**TAREA:** Identifica en los registros todas las líneas que contienen la palabra "beheerder" y cópialas, por favor.

[Entradas guardadas]

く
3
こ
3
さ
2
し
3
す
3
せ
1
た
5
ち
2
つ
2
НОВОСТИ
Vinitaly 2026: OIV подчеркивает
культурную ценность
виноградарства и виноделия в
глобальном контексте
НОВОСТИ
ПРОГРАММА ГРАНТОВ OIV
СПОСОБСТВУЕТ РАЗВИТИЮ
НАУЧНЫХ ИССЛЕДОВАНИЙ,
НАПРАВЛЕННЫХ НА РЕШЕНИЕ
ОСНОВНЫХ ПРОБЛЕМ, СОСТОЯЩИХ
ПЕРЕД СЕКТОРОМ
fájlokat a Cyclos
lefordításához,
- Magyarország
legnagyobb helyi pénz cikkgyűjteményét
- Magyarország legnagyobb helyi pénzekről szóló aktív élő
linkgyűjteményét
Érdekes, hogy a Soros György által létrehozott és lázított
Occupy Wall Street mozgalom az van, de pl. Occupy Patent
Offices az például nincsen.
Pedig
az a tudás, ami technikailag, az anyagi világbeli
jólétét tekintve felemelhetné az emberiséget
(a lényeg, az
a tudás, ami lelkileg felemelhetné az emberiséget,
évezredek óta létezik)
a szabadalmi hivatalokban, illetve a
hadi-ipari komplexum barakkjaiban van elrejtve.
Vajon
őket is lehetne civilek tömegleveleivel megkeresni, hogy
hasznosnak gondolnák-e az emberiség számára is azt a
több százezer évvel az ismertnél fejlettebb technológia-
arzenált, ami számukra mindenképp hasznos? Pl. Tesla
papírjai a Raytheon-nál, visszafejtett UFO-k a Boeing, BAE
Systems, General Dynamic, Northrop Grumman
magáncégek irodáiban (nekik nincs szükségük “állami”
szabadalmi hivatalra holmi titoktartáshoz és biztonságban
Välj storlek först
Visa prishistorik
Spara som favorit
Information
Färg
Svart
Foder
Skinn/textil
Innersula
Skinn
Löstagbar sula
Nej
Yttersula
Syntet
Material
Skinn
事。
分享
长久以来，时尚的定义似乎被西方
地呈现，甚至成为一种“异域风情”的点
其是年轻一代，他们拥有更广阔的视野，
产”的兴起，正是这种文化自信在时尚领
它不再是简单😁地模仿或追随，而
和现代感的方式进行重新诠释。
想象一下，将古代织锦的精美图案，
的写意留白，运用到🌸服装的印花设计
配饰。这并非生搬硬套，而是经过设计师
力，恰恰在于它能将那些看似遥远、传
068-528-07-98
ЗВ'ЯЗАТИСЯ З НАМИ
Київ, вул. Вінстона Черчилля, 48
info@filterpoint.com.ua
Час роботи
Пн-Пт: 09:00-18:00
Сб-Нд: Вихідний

==

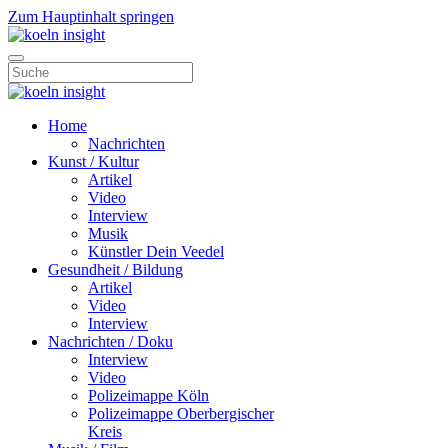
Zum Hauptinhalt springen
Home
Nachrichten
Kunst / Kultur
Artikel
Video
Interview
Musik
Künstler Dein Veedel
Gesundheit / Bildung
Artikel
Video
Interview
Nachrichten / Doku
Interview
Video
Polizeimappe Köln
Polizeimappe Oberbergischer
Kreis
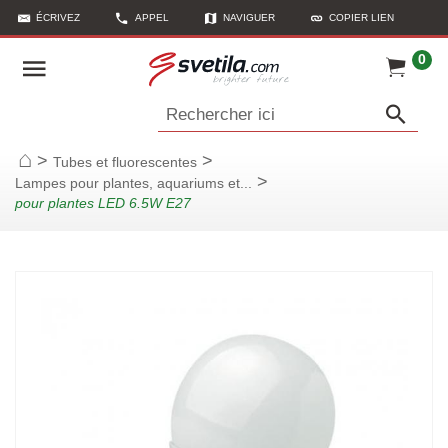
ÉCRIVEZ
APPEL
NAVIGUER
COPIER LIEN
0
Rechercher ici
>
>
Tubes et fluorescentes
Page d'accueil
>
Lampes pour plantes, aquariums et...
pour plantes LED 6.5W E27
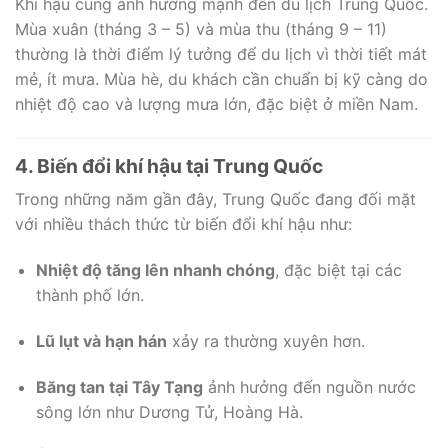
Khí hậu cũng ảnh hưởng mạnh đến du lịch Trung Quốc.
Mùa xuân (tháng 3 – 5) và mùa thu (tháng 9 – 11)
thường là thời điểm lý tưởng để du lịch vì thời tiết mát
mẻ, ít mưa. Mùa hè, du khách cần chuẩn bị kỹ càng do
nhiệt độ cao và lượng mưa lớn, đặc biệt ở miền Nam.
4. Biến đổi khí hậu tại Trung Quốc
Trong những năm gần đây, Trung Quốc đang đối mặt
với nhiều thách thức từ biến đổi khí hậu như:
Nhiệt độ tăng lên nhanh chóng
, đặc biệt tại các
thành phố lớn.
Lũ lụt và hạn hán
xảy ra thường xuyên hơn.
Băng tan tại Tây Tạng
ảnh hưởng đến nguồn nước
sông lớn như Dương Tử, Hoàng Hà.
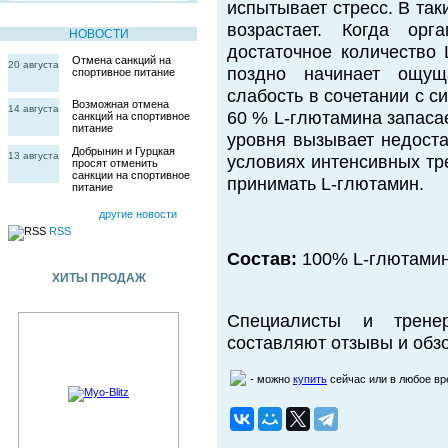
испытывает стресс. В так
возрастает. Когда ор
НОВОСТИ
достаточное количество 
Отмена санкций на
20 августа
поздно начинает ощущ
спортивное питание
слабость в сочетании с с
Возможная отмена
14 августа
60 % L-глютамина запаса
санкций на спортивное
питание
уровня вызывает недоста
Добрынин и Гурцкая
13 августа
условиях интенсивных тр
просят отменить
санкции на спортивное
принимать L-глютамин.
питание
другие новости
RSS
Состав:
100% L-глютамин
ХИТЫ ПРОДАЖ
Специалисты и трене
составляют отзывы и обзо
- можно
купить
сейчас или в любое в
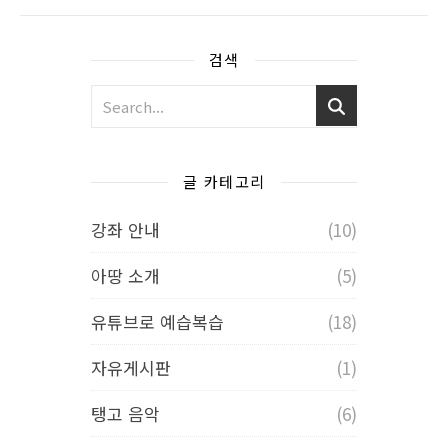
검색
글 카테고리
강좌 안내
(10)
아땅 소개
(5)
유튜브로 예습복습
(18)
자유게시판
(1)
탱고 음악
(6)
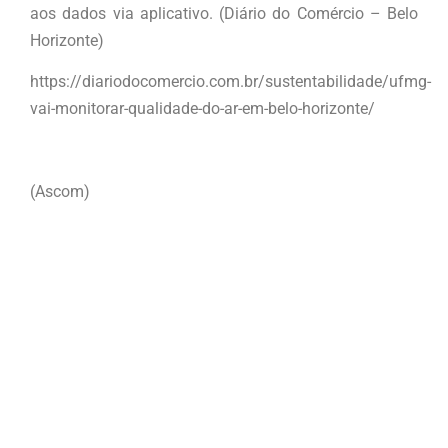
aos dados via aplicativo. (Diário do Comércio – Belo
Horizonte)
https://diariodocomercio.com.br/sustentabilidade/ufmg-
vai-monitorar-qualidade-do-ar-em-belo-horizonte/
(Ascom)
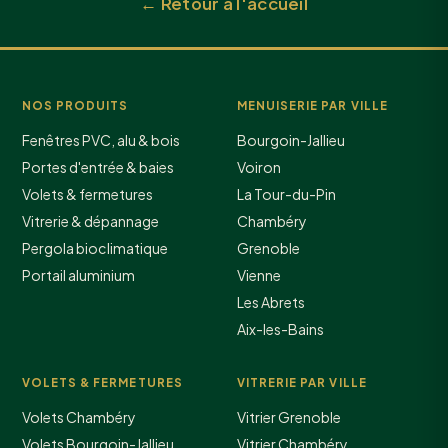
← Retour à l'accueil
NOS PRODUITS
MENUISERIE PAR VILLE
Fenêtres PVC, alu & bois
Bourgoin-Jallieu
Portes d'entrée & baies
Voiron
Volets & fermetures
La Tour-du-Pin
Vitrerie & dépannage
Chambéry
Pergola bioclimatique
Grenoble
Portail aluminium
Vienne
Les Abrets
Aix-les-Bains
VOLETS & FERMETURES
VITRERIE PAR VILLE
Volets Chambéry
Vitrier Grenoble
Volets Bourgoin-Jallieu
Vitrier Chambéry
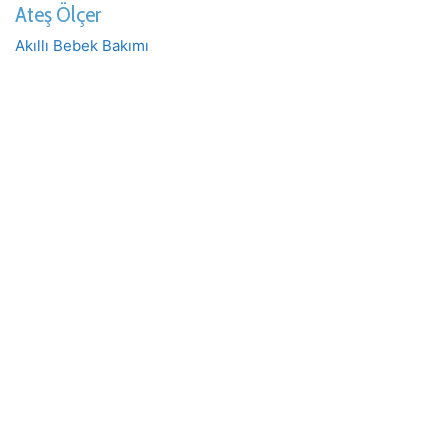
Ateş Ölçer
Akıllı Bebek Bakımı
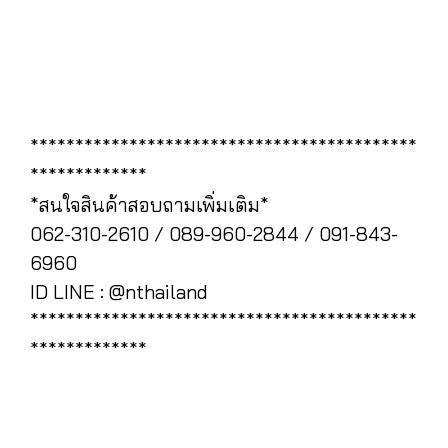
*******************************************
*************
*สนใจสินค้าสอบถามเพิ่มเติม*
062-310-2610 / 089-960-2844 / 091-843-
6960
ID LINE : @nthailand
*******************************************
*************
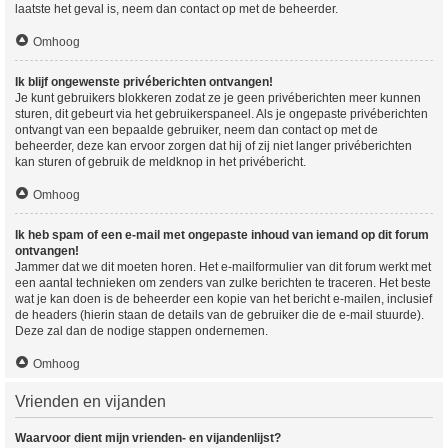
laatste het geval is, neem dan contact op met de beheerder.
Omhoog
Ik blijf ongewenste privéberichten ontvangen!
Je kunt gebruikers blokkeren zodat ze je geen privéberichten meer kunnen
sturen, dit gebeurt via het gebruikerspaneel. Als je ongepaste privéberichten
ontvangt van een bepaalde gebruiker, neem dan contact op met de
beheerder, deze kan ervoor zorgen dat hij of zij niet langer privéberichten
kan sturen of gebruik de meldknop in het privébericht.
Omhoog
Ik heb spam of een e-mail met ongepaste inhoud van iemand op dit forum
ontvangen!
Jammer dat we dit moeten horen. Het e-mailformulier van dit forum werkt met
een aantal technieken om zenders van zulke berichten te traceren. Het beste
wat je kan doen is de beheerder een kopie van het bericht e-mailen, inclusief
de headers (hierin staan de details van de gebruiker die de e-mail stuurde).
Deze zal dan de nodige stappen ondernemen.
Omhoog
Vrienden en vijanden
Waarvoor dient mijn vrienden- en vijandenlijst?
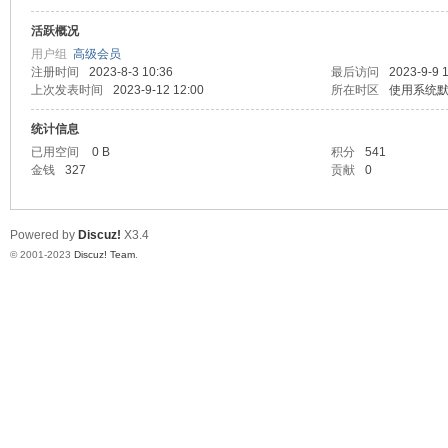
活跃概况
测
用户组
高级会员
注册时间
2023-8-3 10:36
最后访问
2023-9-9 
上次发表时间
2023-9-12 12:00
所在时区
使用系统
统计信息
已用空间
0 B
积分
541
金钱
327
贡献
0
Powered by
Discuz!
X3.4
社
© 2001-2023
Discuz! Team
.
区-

--

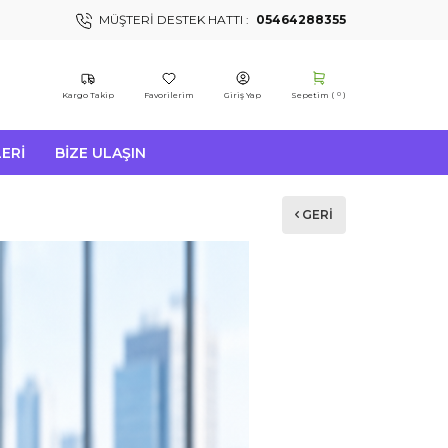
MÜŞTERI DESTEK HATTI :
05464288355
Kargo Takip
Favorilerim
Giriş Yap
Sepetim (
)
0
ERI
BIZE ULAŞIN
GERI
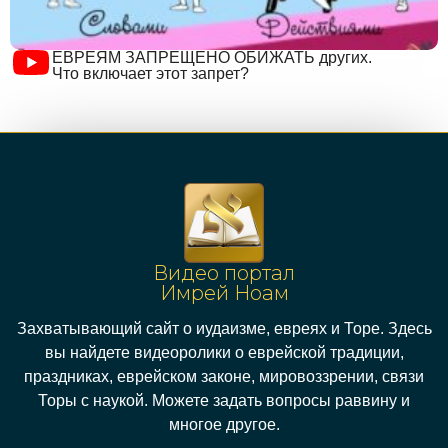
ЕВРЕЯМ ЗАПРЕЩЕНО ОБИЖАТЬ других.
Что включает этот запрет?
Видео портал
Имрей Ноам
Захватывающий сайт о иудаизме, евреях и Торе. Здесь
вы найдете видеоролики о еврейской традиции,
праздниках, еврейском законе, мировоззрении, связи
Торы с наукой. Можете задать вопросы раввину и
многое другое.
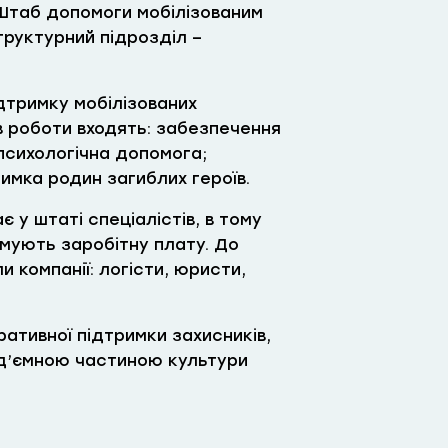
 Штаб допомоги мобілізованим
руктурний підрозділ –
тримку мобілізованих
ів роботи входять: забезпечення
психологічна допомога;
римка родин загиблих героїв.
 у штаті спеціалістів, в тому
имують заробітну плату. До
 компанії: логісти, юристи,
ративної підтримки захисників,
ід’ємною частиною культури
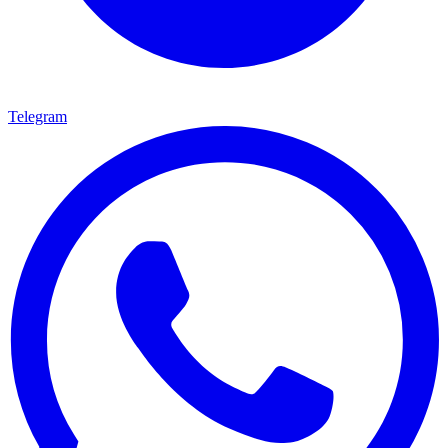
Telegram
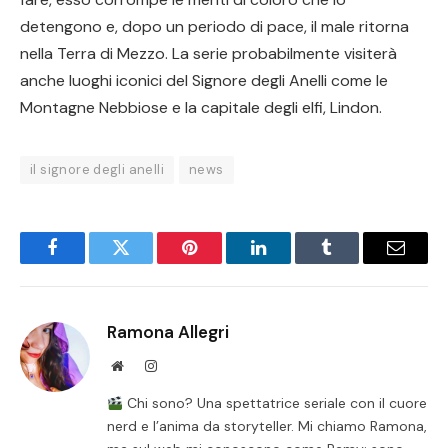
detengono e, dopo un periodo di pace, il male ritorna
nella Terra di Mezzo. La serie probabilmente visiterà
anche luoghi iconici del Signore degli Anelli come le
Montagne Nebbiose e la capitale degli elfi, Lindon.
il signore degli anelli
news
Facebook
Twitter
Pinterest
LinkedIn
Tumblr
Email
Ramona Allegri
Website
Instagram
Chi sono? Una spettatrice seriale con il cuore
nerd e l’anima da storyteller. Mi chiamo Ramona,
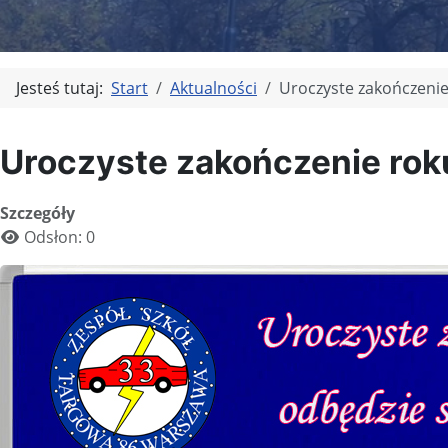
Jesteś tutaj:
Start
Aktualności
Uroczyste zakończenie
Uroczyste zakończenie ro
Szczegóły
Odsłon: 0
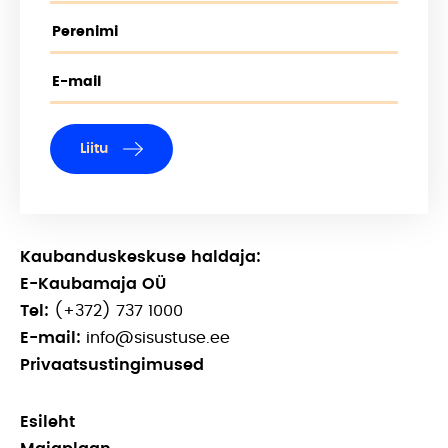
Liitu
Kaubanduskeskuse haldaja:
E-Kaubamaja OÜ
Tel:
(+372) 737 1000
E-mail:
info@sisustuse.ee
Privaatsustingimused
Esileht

**RESPUESTA:**
laatste het geval is, neem dan contact op met de beheerder.
beheerder, deze kan ervoor zorgen dat hij of zij niet langer privéberichten
wat je kan doen is de beheerder een kopie van het bericht e-mailen, inclusief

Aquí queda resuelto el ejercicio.